The conservation effort to save the Bellinger River Snapping Turtle from extinction has received a huge boost after 21 tiny turtles hatched as part of a NSW Government captive breeding program, Environment Minister Gabrielle Upton said today.
The turtles began to hatch on 19 January as part of the first ever breeding program for this critically endangered species.
“There could be as few as 200 Bellinger River Snapping Turtles remaining in the wild, so these hatchlings have a vital role to play in rebuilding this population,” Ms Upton said.
Taronga Zoo established the breeding program after a newly discovered disease wiped out up to 90 per cent of the local population of Bellinger River Snapping Turtles on the NSW mid-north coast near Bellingen in 2015.
A Government emergency response team was formed to investigate and coordinate the rescue of a group of healthy turtles to establish an insurance population.
Taronga Keeper Adam Skidmore said he was surprised at how quickly the turtles had settled into their new home, with four of the five females producing eggs this breeding season.
“We weren’t really expecting any hatchlings this year, so it was an amazing result to get four clutches of eggs. The team was very excited to see the first hatchlings push their way out of the eggs,” Mr Skidmore said.
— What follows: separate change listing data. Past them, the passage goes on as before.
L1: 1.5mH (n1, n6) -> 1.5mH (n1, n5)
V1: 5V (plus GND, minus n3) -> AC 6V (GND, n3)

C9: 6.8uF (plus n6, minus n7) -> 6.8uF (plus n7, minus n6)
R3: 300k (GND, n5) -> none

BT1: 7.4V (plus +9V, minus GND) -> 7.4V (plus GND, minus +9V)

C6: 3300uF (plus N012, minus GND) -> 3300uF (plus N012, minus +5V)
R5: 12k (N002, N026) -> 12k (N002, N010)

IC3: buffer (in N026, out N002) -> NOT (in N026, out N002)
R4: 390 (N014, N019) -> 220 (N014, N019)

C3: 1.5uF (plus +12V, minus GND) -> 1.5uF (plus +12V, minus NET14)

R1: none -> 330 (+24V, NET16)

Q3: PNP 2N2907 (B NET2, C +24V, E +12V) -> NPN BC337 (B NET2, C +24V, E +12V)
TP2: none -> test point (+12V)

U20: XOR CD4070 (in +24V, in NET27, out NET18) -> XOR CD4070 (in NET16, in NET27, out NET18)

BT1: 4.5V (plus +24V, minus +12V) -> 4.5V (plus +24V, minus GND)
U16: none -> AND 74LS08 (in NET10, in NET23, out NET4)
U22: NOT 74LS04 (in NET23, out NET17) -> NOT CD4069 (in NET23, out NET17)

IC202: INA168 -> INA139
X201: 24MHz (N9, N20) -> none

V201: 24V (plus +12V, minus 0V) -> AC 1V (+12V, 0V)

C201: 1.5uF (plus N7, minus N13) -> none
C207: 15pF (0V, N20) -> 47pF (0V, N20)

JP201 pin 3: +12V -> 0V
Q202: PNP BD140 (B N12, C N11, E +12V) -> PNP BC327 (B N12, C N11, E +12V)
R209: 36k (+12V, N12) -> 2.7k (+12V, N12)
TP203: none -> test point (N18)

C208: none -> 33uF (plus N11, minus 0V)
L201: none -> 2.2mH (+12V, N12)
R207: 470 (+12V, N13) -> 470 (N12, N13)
Weighing 4-5 grams at birth, the hatchlings have begun eating and swimming and are being closely monitored by keepers in a special quarantine facility at Taronga.
The long-term aim of the breeding program is to raise and release hatchlings back into Bellinger River. Meanwhile, Australian Registry of Wildlife Health researchers continue to investigate the cause of the disease and monitor the remaining turtles and other wildlife in the Bellinger River catchment system.